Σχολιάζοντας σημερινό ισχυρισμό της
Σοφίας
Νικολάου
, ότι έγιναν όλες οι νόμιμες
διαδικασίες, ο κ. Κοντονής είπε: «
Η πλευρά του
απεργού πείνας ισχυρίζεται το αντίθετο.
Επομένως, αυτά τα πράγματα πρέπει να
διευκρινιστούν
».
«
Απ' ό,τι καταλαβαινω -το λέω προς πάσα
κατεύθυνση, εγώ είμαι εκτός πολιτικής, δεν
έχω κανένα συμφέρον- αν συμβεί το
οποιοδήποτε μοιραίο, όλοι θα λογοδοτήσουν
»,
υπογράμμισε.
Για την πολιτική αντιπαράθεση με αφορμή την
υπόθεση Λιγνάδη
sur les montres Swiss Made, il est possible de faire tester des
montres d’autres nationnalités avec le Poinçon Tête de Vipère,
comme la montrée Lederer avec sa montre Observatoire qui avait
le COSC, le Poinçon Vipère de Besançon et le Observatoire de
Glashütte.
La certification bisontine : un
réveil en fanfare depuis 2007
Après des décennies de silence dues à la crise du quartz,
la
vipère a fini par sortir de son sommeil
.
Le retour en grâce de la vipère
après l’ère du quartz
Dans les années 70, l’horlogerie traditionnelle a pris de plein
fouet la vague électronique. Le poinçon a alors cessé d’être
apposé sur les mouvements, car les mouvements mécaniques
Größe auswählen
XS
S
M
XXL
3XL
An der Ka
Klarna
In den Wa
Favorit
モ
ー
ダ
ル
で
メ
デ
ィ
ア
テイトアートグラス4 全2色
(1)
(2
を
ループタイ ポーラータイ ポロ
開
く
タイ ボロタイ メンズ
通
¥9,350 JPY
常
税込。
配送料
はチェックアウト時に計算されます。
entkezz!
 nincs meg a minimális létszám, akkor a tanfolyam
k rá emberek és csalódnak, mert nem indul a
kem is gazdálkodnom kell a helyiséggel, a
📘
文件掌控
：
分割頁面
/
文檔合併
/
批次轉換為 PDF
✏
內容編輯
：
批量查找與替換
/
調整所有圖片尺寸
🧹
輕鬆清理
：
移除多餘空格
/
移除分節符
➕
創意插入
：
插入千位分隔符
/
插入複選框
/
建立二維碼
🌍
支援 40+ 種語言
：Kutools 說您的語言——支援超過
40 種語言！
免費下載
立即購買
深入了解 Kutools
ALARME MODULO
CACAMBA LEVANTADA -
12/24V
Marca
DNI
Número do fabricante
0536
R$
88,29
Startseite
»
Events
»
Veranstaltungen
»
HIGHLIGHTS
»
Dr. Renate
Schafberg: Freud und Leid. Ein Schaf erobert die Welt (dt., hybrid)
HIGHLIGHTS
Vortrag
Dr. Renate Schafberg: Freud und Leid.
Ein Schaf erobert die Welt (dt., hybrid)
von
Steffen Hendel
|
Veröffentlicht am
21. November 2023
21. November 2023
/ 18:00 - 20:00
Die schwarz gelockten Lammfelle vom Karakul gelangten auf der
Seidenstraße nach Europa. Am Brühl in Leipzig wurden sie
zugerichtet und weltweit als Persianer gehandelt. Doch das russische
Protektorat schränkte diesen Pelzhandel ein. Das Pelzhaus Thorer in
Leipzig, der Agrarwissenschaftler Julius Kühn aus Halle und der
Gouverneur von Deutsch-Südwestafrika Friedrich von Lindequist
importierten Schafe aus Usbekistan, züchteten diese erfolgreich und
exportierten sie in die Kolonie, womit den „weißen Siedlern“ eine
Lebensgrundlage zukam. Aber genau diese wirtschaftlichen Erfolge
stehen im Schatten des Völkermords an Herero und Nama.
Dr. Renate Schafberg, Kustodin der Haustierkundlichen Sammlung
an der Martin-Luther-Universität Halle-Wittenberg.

> **INSTRUCTION**
Only the lines from the one that holds "Dr. Renate Schafberg, Kustodin" through the end of the records should appear in the answer, each restated exactly.

> **SOLUTION TO THIS EXERCISE**
Dr. Renate Schafberg, Kustodin der Haustierkundlichen Sammlung
an der Martin-Luther-Universität Halle-Wittenberg.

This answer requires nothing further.